Exercise prompt = Restate the data below word for word, omitting pictures.

----- Available data -----

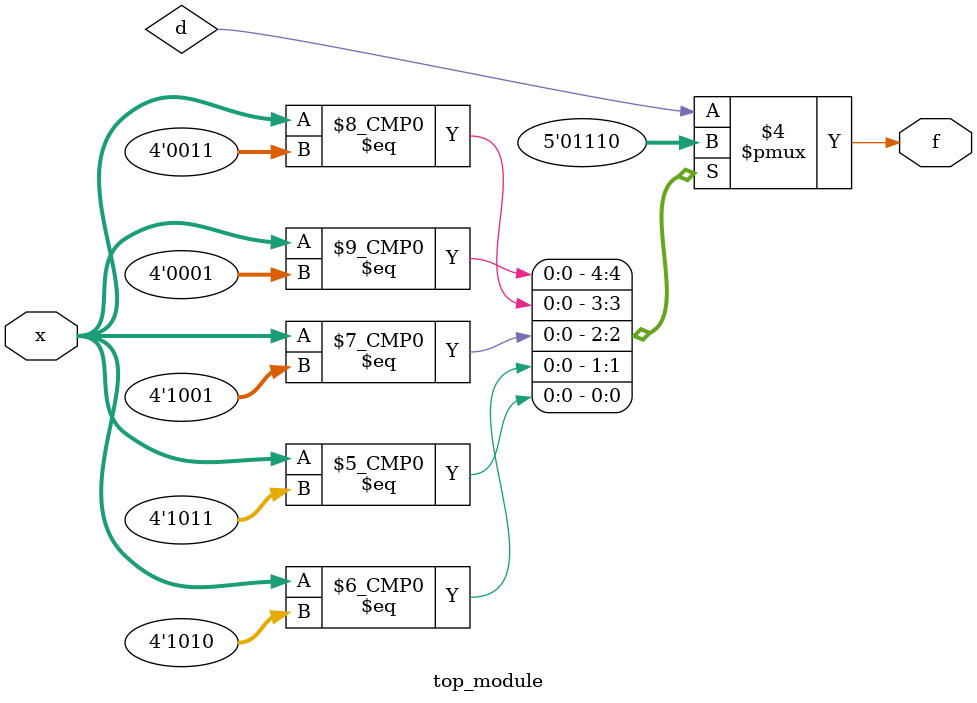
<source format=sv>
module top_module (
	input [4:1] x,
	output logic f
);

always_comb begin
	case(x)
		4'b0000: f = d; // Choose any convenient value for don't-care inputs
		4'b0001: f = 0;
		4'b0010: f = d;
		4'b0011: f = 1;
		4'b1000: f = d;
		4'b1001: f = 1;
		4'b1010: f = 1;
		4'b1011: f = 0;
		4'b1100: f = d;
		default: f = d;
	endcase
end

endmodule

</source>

-----

Output below =
<source format=sv>
module top_module (
	input [4:1] x,
	output logic f
);

always_comb begin
	case(x)
		4'b0000: f = d; // Choose any convenient value for don't-care inputs
		4'b0001: f = 0;
		4'b0010: f = d;
		4'b0011: f = 1;
		4'b1000: f = d;
		4'b1001: f = 1;
		4'b1010: f = 1;
		4'b1011: f = 0;
		4'b1100: f = d;
		default: f = d;
	endcase
end

endmodule

</source>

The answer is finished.